Carmina Burana was as wonderful as I expected it to be! Make your own kind of music.

 If you get a chance, go hear Orff's Carmina Burana in person. More importantly, if you have the chance, SING in this. Even if you are nervous auditioning, you can do this, and it's a glorious thing. When your section gets to the stratospheric notes you can't reach, then just move your beak, or sing it down an octave and it'll be fine. Trust me.

That performance at the end of April was a tonic for my soul. It may be simply a harmonic convergence of approaching the end of two full semesters of full-time employment, since I was in school full-time for 9 sometimes difficult/grueling years, but it felt like a cosmic "atta girl" for me. I ran into two of the most esteemed faculty in the lobby before the performance, one of whom is from my department. I asked her at school the following week what she thought of the performance and she said it was the most wonderful symphonic performance she had ever experienced. She confessed to me that she and the other professor had worked in their yards all day and after the concert, they admitted they'd each just wanted to take a shower and get into pajamas, but they both ended up being so happy they came. 

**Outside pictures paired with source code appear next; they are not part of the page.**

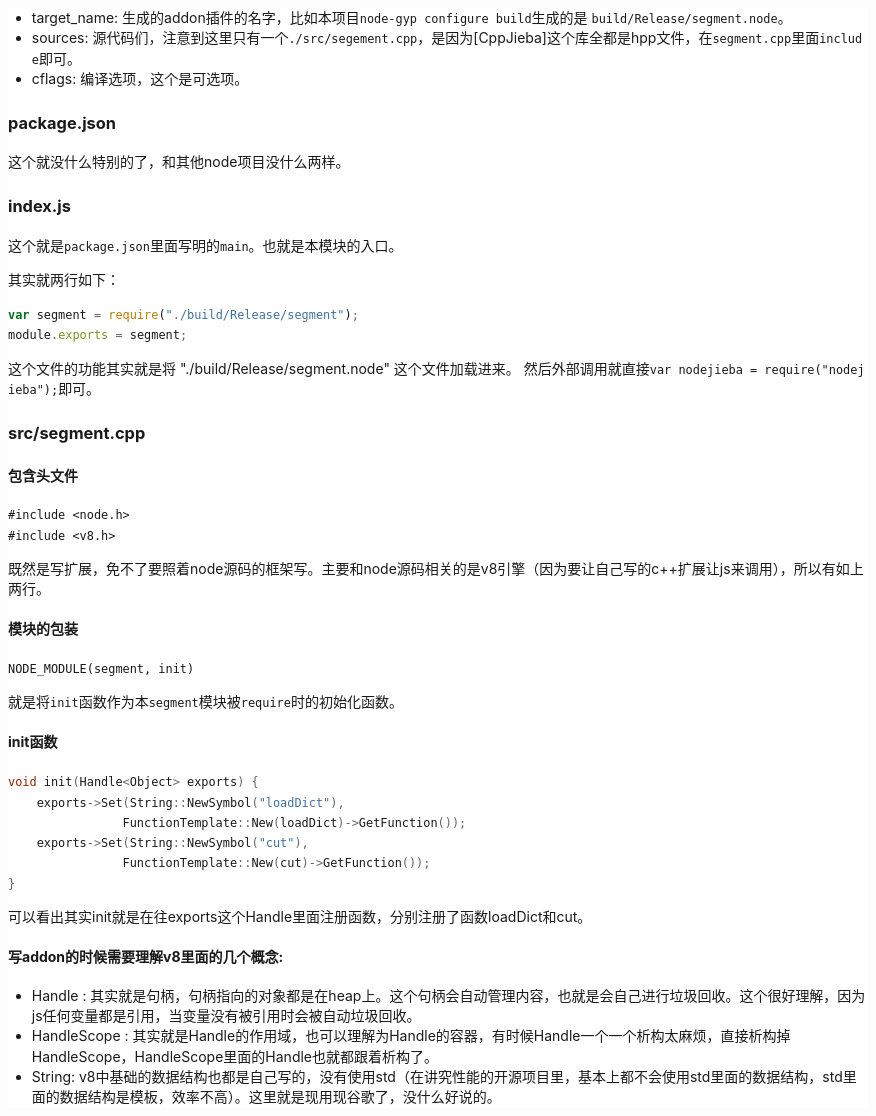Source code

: * target_name: 生成的addon插件的名字，比如本项目`node-gyp configure build`生成的是 `build/Release/segment.node`。
* sources: 源代码们，注意到这里只有一个`./src/segement.cpp`，是因为[CppJieba]这个库全都是hpp文件，在`segment.cpp`里面`include`即可。
* cflags: 编译选项，这个是可选项。

### package.json

这个就没什么特别的了，和其他node项目没什么两样。


### index.js

这个就是`package.json`里面写明的`main`。也就是本模块的入口。

其实就两行如下：

```js
var segment = require("./build/Release/segment");
module.exports = segment;
```

这个文件的功能其实就是将 "./build/Release/segment.node" 这个文件加载进来。
然后外部调用就直接`var nodejieba = require("nodejieba");`即可。

### src/segment.cpp

#### 包含头文件

```
#include <node.h>
#include <v8.h>
```

既然是写扩展，免不了要照着node源码的框架写。主要和node源码相关的是v8引擎（因为要让自己写的c++扩展让js来调用），所以有如上两行。

#### 模块的包装

`NODE_MODULE(segment, init)`

就是将`init`函数作为本`segment`模块被`require`时的初始化函数。

#### init函数

```cpp
void init(Handle<Object> exports) {
    exports->Set(String::NewSymbol("loadDict"),
                FunctionTemplate::New(loadDict)->GetFunction());
    exports->Set(String::NewSymbol("cut"),
                FunctionTemplate::New(cut)->GetFunction());
}
```

可以看出其实init就是在往exports这个Handle里面注册函数，分别注册了函数loadDict和cut。


#### 写addon的时候需要理解v8里面的几个概念:

* Handle : 其实就是句柄，句柄指向的对象都是在heap上。这个句柄会自动管理内容，也就是会自己进行垃圾回收。这个很好理解，因为js任何变量都是引用，当变量没有被引用时会被自动垃圾回收。
* HandleScope : 其实就是Handle的作用域，也可以理解为Handle的容器，有时候Handle一个一个析构太麻烦，直接析构掉HandleScope，HandleScope里面的Handle也就都跟着析构了。
* String: v8中基础的数据结构也都是自己写的，没有使用std（在讲究性能的开源项目里，基本上都不会使用std里面的数据结构，std里面的数据结构是模板，效率不高）。这里就是现用现谷歌了，没什么好说的。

I'm vowing to make it out to more classical music performances. Indeed, I'd like to find a chamber ensemble in which to perform locally, particularly Baroque music, and on period instruments, if possible. I would be keen to sing, but I also could play a flute, recorder, or some other similar wind instrument. I'd prefer not to play a reed instrument, but I could do that in a pinch. Wow. Just realized I'm writing this like an application. Anyway. Yeah, so making music is important. 

I'm ecstatic that an opera has been composed of the glorious "The Diving Bell and the Butterfly", which is a book and a French film. I STRONGLY urge you to see the film. Is spectacular, profound, and breathtakingly photographed. Come to that, I need to see it again soon. I also should read the book before the opera. Yes, the world gives us so many opportunities to see performances near and far. 

If you live in a town, find out when the little kids (and big kids!) have their concerts and go see them letting their little lights shine. You'll be best served if you don't indulge the thought of "great music, badly done," but instead see it as a once-in-a-lifetime performance, because every performance is exactly that. No two performances will have the same characteristics, and therein be the magic. <3 See what live music is happening near you. This is the time of year for concerts in the park and such. Make it happen, and I think you'll be richly blessed. 

I just found this marvelous recording of Carmina Burana wherein the chorus, impressively, is entirely off book. Unbelievable. This is a long, complex work, exhausting to sing, and while I know if pressed I could memorize it, but this is an impressive feat. The video says San Francisco symphony chorus, but I don't think that's the group singing here. In any case, this is fantastic. I suspect Seiji Ozawa has a Japanese choir with him. What an excellent performance!